Miss Peregrine's Home for Peculiar Children

Miss Peregrine's Home for Peculiar Children Metaphors and Similes

Abandoned House (Simile)

"Trees burst forth from broken windows and skins of scabrous vine gnawed at the walls like antibodies attacking a virus." (55)

This simile creates an air of hostility around the abandoned house. This is unexpected for Jacob, who believed he would find someone living in the house to give him answers. Instead, though, he finds a monstrous, decrepit building with more secrets than he thinks he can ever uncover.

Sound of Rain (Simile)

"For a long moment there was only the sound of rain banking off the roof, like a thousand fingers tapping way off somewhere." (80)

This simile heightens the suspense that Jacob feels after he hears the children who are watching him sift through the trunk full of photographs. This is a tense moment because Jacob had previously believed that no one was living in this house and it is extremely strange for him to see the people in the photographs come to life before him.

Emma Carrying Fire (Simile)

"She held it before her like a waiter carrying a tray, lighting the path and casting our twin shadows across the trees." (116)

::::

## Exercise
Reproduce the simile notes verbatim, between "This simile creates" and "life before him.", inclusive. The data that comes next is separate material, unrelated to the simile notes.

::::

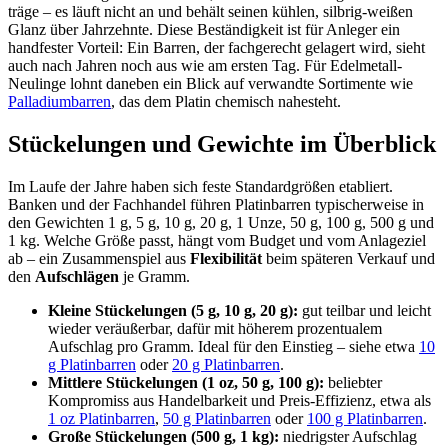
träge – es läuft nicht an und behält seinen kühlen, silbrig-weißen
Glanz über Jahrzehnte. Diese Beständigkeit ist für Anleger ein
handfester Vorteil: Ein Barren, der fachgerecht gelagert wird, sieht
auch nach Jahren noch aus wie am ersten Tag. Für Edelmetall-
Neulinge lohnt daneben ein Blick auf verwandte Sortimente wie
Palladiumbarren
, das dem Platin chemisch nahesteht.
Stückelungen und Gewichte im Überblick
Im Laufe der Jahre haben sich feste Standardgrößen etabliert.
Banken und der Fachhandel führen Platinbarren typischerweise in
den Gewichten 1 g, 5 g, 10 g, 20 g, 1 Unze, 50 g, 100 g, 500 g und
1 kg. Welche Größe passt, hängt vom Budget und vom Anlageziel
ab – ein Zusammenspiel aus
Flexibilität
beim späteren Verkauf und
den
Aufschlägen
je Gramm.
Kleine Stückelungen (5 g, 10 g, 20 g):
gut teilbar und leicht
wieder veräußerbar, dafür mit höherem prozentualem
Aufschlag pro Gramm. Ideal für den Einstieg – siehe etwa
10
g Platinbarren
oder
20 g Platinbarren
.
Mittlere Stückelungen (1 oz, 50 g, 100 g):
beliebter
Kompromiss aus Handelbarkeit und Preis-Effizienz, etwa als
1 oz Platinbarren
,
50 g Platinbarren
oder
100 g Platinbarren
.
Große Stückelungen (500 g, 1 kg):
niedrigster Aufschlag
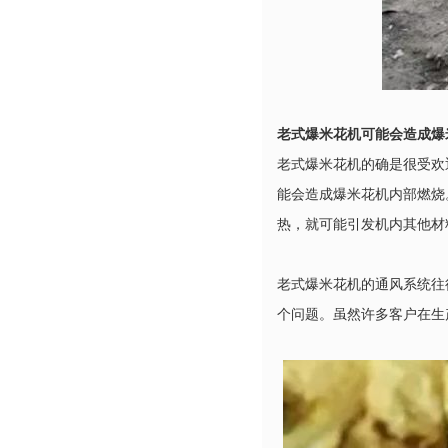
老式爆米花机可能会造成爆
老式爆米花机的确是很受欢
能会造成爆米花机内部燃烧
热，就可能引发机内其他材
老式爆米花机的通风系统往
个问题。虽然许多客户在生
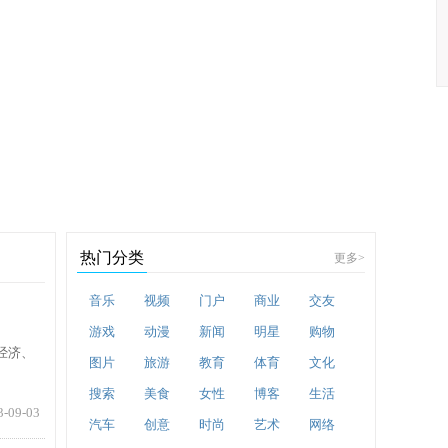
热门分类
更多
>
音乐
视频
门户
商业
交友
游戏
动漫
新闻
明星
购物
经济、
图片
旅游
教育
体育
文化
搜索
美食
女性
博客
生活
3-09-03
汽车
创意
时尚
艺术
网络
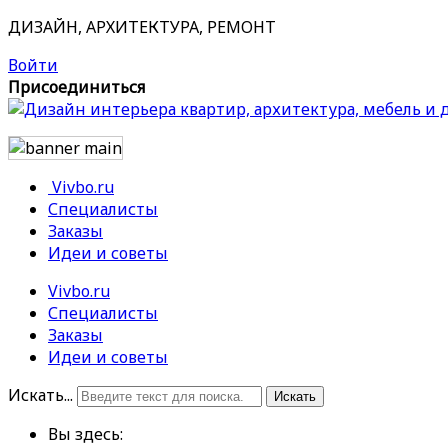
ДИЗАЙН, АРХИТЕКТУРА, РЕМОНТ
Войти
Присоединиться
Vivbo.ru
Специалисты
Заказы
Идеи и советы
Vivbo.ru
Специалисты
Заказы
Идеи и советы
Искать...
Искать
Вы здесь:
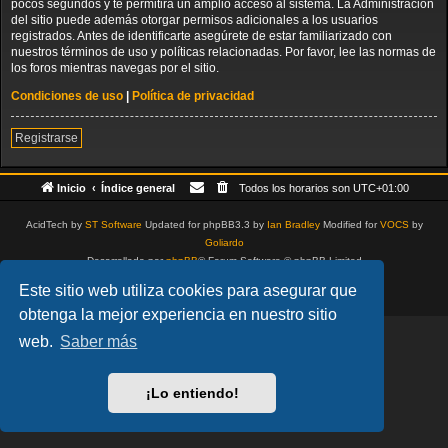
pocos segundos y te permitirá un amplio acceso al sistema. La Administración
del sitio puede además otorgar permisos adicionales a los usuarios
registrados. Antes de identificarte asegúrete de estar familiarizado con
nuestros términos de uso y políticas relacionadas. Por favor, lee las normas de
los foros mientras navegas por el sitio.
Condiciones de uso
|
Política de privacidad
Registrarse
Inicio
Índice general
Todos los horarios son
UTC+01:00
AcidTech by
ST Software
Updated for phpBB3.3 by
Ian Bradley
Modified for
VOCS
by
Goliardo
Desarrollado por
phpBB
® Forum Software © phpBB Limited
Traducción al español por
phpBB España
Este sitio web utiliza cookies para asegurar que
Privacidad
|
Condiciones
obtenga la mejor experiencia en nuestro sitio
web.
Saber más
¡Lo entiendo!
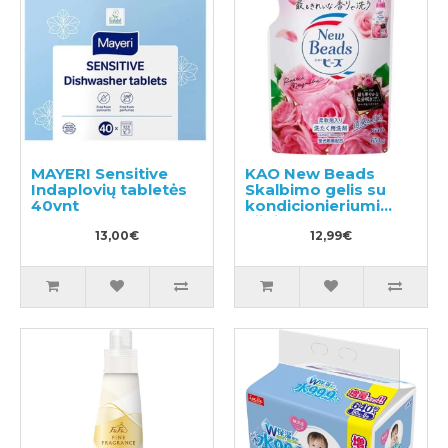
MAYERI Sensitive
KAO New Beads
Indaplovių tabletės
Skalbimo gelis su
40vnt
kondicionieriumi
užpildas 650g
13,00€
12,99€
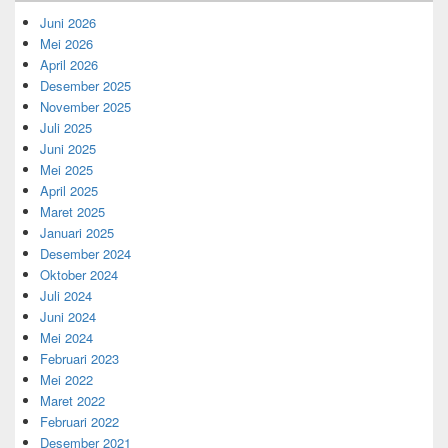
Juni 2026
Mei 2026
April 2026
Desember 2025
November 2025
Juli 2025
Juni 2025
Mei 2025
April 2025
Maret 2025
Januari 2025
Desember 2024
Oktober 2024
Juli 2024
Juni 2024
Mei 2024
Februari 2023
Mei 2022
Maret 2022
Februari 2022
Desember 2021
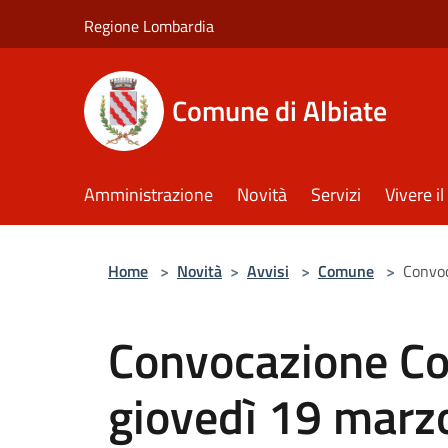
Salta al contenuto principale
Regione Lombardia
Comune di Albiate
Amministrazione
Novità
Servizi
Vivere 
Home
>
Novità
>
Avvisi
>
Comune
>
Convoc
Convocazione Co
giovedì 19 marzo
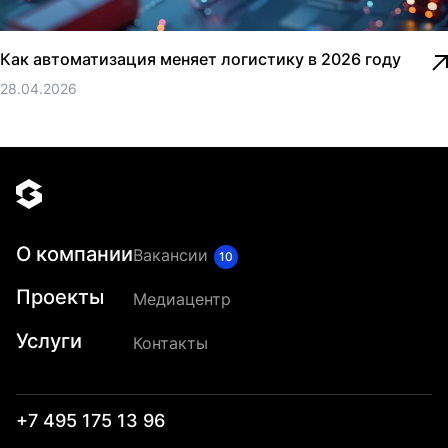
Как автоматизация меняет логистику в 2026 году
28.04.2026
О компании
Вакансии
10
Проекты
Медиацентр
Услуги
Контакты
+7 495 175 13 96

::::

## Answer box
This simile creates an air of hostility around the abandoned house. This is unexpected for Jacob, who believed he would find someone living in the house to give him answers. Instead, though, he finds a monstrous, decrepit building with more secrets than he thinks he can ever uncover.

Sound of Rain (Simile)

"For a long moment there was only the sound of rain banking off the roof, like a thousand fingers tapping way off somewhere." (80)

This simile heightens the suspense that Jacob feels after he hears the children who are watching him sift through the trunk full of photographs. This is a tense moment because Jacob had previously believed that no one was living in this house and it is extremely strange for him to see the people in the photographs come to life before him.